Excerpts from a dataset
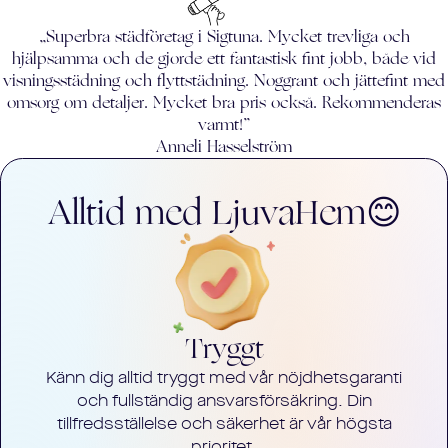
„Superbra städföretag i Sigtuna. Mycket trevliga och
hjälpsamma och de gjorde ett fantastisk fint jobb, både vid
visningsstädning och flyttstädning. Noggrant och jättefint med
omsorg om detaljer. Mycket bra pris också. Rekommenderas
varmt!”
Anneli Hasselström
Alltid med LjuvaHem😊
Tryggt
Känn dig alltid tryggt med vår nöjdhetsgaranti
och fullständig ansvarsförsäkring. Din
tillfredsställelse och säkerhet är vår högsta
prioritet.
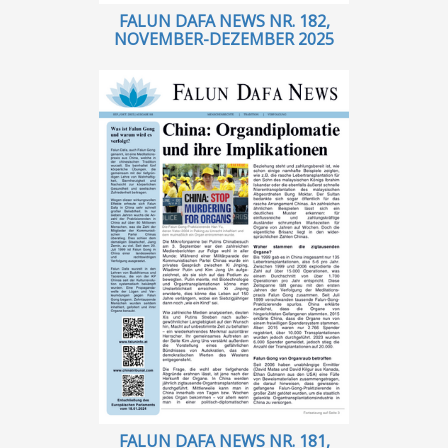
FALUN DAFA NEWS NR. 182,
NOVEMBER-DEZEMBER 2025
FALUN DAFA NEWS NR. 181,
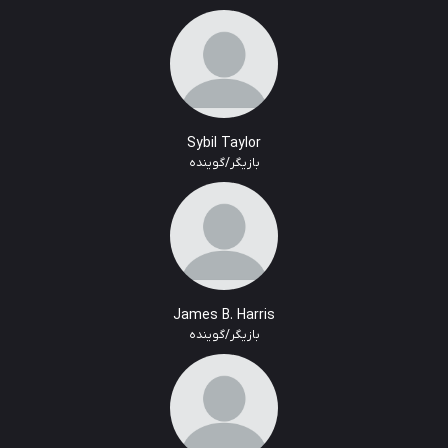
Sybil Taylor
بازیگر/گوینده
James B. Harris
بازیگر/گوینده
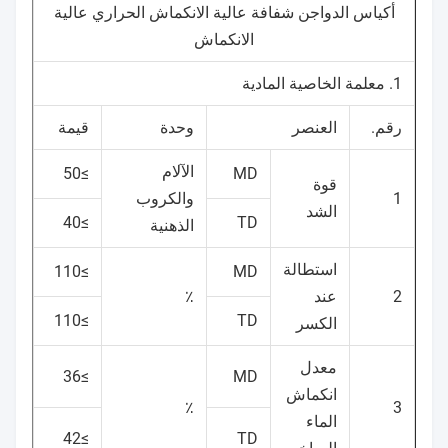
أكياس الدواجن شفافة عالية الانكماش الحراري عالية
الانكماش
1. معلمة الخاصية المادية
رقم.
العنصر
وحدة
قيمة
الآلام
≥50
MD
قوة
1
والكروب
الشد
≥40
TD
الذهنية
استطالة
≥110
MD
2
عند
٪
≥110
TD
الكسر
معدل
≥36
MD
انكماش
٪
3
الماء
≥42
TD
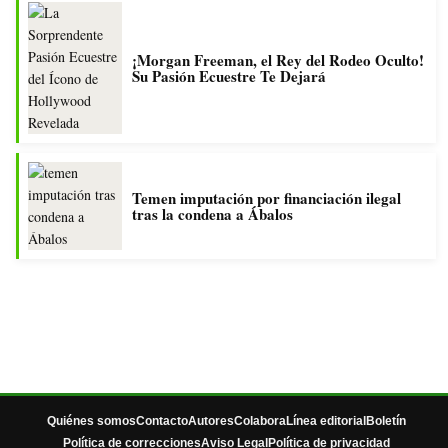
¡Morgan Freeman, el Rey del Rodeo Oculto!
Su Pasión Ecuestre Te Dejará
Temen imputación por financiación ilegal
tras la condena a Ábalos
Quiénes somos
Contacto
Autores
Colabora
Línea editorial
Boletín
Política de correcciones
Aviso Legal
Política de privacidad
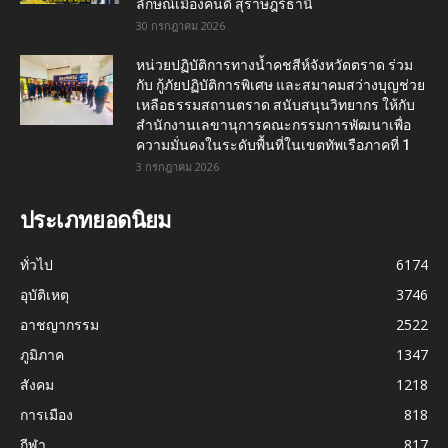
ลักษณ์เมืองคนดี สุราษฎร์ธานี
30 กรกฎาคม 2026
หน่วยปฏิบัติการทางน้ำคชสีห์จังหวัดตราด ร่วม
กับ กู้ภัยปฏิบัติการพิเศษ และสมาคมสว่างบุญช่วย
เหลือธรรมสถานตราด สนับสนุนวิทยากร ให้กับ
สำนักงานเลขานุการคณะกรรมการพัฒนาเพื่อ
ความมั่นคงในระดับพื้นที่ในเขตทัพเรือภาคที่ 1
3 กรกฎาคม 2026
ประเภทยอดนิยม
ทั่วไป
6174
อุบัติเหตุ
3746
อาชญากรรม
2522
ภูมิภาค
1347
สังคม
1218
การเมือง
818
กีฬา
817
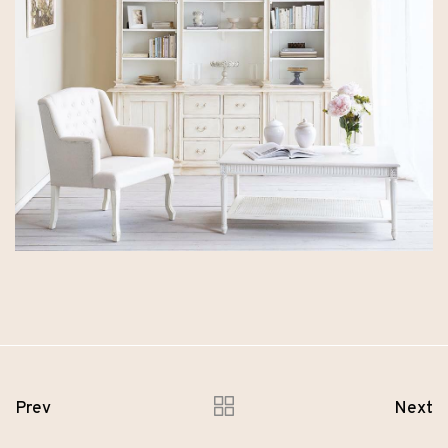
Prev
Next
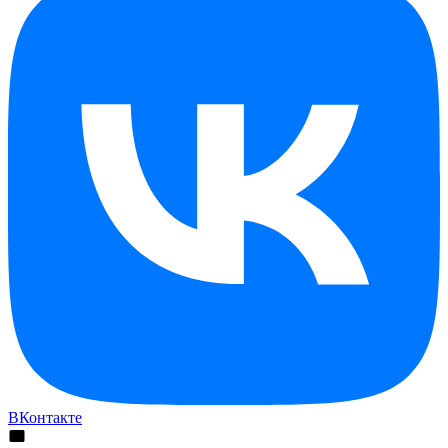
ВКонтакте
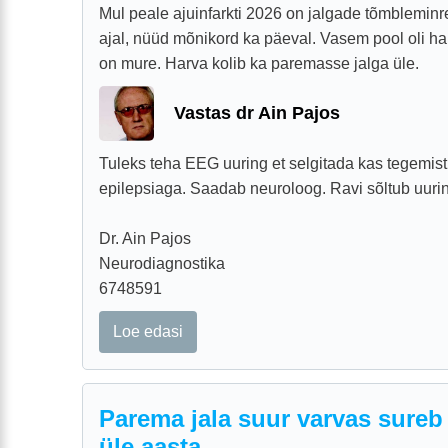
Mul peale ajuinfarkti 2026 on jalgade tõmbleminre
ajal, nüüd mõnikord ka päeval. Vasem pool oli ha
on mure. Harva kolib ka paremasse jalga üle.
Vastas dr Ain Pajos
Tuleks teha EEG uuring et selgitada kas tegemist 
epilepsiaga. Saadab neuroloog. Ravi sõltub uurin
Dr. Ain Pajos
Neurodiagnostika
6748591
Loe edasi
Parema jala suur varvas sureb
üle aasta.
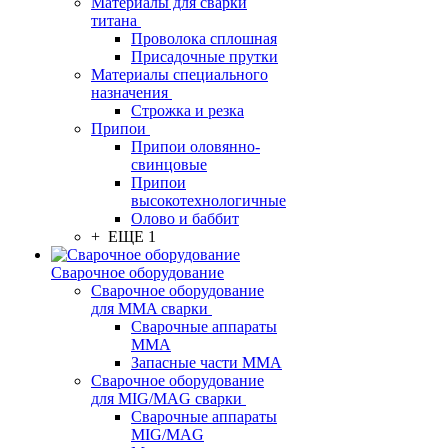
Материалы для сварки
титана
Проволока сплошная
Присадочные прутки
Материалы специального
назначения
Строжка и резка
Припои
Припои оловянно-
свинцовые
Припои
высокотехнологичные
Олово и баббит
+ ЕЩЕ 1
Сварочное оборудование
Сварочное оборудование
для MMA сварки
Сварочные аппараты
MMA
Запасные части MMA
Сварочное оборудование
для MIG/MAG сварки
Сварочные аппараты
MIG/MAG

---

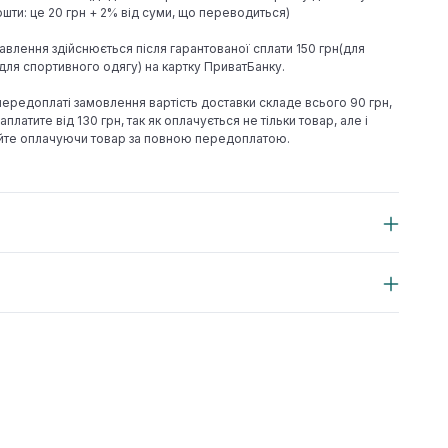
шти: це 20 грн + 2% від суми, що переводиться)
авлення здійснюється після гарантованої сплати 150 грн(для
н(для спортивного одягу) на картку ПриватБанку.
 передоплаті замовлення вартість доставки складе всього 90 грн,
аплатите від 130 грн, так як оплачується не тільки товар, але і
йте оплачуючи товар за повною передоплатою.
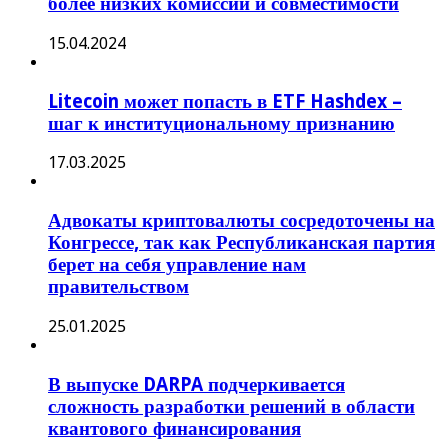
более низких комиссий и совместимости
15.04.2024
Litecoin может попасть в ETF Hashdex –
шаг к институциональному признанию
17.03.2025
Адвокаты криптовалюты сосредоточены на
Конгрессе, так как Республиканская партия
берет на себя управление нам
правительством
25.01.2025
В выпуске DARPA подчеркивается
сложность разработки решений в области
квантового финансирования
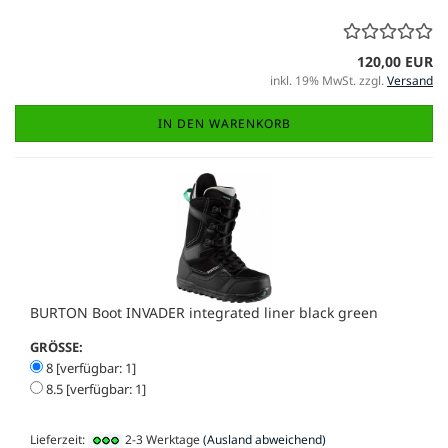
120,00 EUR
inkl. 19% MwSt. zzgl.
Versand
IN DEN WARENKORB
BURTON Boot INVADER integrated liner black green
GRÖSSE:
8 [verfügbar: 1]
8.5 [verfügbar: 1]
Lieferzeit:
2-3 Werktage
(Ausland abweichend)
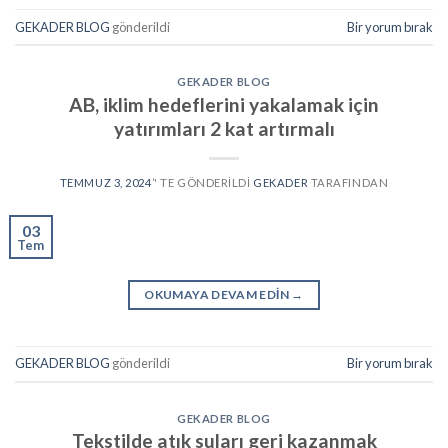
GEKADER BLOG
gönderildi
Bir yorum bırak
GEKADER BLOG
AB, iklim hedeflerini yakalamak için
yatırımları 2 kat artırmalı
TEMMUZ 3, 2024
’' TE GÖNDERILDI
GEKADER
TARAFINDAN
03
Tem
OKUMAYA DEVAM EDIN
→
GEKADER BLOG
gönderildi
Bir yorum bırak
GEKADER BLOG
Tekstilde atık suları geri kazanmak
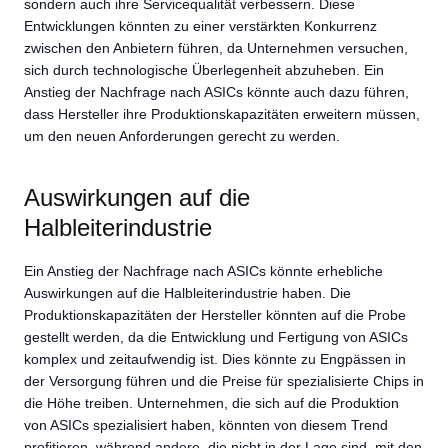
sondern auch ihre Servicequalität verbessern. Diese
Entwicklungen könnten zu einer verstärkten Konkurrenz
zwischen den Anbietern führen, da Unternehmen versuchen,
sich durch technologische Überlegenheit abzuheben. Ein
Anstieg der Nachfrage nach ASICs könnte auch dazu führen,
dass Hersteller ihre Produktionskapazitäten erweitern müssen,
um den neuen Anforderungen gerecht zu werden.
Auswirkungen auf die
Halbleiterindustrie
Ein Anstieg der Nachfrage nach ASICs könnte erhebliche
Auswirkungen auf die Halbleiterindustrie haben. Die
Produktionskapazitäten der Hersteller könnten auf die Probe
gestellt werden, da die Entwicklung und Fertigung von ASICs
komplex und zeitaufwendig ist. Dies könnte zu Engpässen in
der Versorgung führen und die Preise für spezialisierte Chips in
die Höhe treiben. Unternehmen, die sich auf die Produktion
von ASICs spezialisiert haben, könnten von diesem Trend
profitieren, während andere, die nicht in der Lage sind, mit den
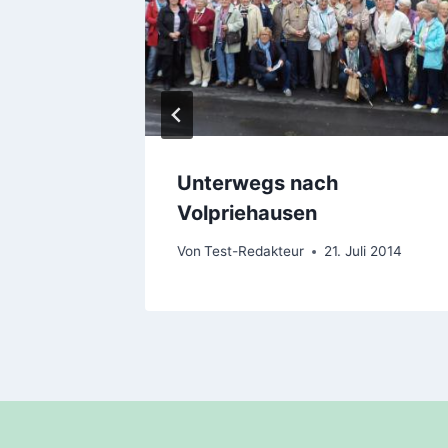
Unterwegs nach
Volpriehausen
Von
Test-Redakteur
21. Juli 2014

> **EXERCISE REQUIREMENTS**:
Read the lines above. Gather those in which the string "könnten" is found.

> **RESPONSE**:
Entwicklungen könnten zu einer verstärkten Konkurrenz
Produktionskapazitäten der Hersteller könnten auf die Probe
von ASICs spezialisiert haben, könnten von diesem Trend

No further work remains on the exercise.